忙しくなってニノと一緒にいる時間が減るのは耐えられないからだってはっきり言ってる。
ニノだって直接聞いてるはずなのに、なんで信じてやらないんだ?
「そうだけど…でも実際断りきれてないし…」
あー…まぁなぁ…
それはそうなんだけど…
それは単に翔が押しに弱いのもあるし。
相手が岡田先輩だっていうのも大きいだろう。
翔は先輩のことをかなり尊敬しているし、めちゃくちゃお世話になってたし。
そんな人相手に強くは出れないんだろう。
中学では会長まで務めた翔。
岡田先輩も凄かったけど、人気も人望も翔はそれ以上で。
当然高校でも生徒会に入るもんだと思ってた。
確かに忙しそうではあったけど、翔はいつだってイキイキとしていて。
生徒会の仕事にやり甲斐を感じてるように見えてたから。
だから1年休むと聞いた時は意外だったし、でも休んだ後は当然のように戻るんだと思ってた。

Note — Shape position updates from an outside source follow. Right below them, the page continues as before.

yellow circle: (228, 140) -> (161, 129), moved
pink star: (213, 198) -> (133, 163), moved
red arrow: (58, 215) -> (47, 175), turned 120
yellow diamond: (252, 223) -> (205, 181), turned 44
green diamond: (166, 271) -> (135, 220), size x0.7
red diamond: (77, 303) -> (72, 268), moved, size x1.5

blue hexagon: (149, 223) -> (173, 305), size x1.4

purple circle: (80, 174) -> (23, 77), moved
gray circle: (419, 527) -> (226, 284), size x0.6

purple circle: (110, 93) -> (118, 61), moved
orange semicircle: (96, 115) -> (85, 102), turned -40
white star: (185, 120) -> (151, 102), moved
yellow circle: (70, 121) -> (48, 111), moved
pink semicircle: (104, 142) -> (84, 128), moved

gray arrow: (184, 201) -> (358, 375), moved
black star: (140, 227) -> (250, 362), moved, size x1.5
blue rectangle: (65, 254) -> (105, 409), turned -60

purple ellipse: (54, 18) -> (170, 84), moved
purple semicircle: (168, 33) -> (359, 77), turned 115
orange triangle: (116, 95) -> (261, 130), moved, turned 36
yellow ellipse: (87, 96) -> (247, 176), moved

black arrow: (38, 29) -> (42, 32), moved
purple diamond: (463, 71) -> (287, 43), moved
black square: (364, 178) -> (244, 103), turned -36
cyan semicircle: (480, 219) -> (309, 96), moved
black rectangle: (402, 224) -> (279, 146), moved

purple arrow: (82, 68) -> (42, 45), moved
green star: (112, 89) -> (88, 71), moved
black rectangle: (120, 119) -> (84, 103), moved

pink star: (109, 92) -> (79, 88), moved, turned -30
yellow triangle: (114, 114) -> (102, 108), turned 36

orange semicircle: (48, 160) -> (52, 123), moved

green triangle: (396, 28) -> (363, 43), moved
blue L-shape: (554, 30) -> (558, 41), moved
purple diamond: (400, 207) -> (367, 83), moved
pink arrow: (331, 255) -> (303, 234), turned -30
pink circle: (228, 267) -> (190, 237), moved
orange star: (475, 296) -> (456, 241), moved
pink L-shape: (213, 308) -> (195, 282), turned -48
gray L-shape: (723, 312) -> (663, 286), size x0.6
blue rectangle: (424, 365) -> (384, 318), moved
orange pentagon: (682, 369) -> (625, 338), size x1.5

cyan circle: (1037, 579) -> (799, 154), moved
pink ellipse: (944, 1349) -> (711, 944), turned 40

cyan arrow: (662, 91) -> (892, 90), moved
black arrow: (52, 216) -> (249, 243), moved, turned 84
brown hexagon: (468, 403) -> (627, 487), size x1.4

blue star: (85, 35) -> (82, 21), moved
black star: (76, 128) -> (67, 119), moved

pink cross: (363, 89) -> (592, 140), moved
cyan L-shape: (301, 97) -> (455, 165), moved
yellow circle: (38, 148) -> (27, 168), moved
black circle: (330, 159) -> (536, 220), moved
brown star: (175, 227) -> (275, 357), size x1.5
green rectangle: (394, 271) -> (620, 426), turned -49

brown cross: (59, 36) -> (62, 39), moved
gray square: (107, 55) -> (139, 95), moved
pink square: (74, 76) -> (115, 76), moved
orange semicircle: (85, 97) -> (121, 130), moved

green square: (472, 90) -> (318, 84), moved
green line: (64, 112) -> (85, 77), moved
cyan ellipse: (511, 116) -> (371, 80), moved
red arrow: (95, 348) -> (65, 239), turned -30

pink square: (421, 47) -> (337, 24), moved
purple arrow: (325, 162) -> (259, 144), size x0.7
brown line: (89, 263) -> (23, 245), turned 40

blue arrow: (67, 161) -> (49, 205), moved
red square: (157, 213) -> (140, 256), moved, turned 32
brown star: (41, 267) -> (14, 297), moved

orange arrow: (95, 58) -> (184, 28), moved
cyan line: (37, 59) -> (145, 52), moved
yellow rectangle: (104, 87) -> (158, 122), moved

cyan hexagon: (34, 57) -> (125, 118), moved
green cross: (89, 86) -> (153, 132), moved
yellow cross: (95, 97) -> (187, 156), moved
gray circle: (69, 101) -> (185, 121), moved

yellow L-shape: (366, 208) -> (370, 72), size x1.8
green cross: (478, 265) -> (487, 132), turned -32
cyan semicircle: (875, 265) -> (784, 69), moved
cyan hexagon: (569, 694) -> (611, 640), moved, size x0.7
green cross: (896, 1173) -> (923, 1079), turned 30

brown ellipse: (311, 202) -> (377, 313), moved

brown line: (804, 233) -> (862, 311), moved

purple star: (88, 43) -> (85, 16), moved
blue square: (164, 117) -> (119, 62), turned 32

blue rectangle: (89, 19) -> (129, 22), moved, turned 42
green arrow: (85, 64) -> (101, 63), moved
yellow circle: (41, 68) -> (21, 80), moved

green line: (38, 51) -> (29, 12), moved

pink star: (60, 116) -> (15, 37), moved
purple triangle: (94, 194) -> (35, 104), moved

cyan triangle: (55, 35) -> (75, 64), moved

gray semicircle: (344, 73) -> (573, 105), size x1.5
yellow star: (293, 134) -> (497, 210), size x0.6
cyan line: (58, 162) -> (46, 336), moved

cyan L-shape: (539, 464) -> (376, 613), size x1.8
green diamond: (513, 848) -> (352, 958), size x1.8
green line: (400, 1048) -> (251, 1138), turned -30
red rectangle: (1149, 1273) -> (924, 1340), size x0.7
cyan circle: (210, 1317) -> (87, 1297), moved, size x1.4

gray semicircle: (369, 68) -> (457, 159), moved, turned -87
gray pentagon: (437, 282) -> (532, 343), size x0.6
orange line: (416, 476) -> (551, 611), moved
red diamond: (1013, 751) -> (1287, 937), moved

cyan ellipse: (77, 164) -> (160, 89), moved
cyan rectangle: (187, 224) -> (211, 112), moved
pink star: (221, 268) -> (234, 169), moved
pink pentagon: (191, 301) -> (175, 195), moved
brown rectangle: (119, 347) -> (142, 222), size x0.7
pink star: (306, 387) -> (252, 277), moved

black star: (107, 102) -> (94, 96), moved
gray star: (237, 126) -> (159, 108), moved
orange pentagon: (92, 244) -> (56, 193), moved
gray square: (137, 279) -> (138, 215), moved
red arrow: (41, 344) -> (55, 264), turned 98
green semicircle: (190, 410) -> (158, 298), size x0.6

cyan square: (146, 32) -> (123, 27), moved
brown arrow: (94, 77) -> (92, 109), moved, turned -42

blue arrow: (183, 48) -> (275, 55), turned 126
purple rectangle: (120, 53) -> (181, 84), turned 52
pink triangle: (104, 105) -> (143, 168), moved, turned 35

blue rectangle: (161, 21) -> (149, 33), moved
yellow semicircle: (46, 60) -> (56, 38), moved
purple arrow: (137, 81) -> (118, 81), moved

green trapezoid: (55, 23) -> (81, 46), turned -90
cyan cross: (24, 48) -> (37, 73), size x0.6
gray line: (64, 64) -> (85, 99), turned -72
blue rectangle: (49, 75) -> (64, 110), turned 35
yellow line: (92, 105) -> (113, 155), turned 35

だけど、その1年の間に翔は生徒会よりも大切なものを見つけちゃったんだよな。
翔のニノへの想いを知っている身からすれば、例え岡田先輩の頼みであっても今回ばかりは翔が折れることはないと思う。
でも“生徒会長=翔”の印象が強すぎて、うちの学年には翔を差し置いて会長になりたいと思うやつはいないんじゃないかなとも思う。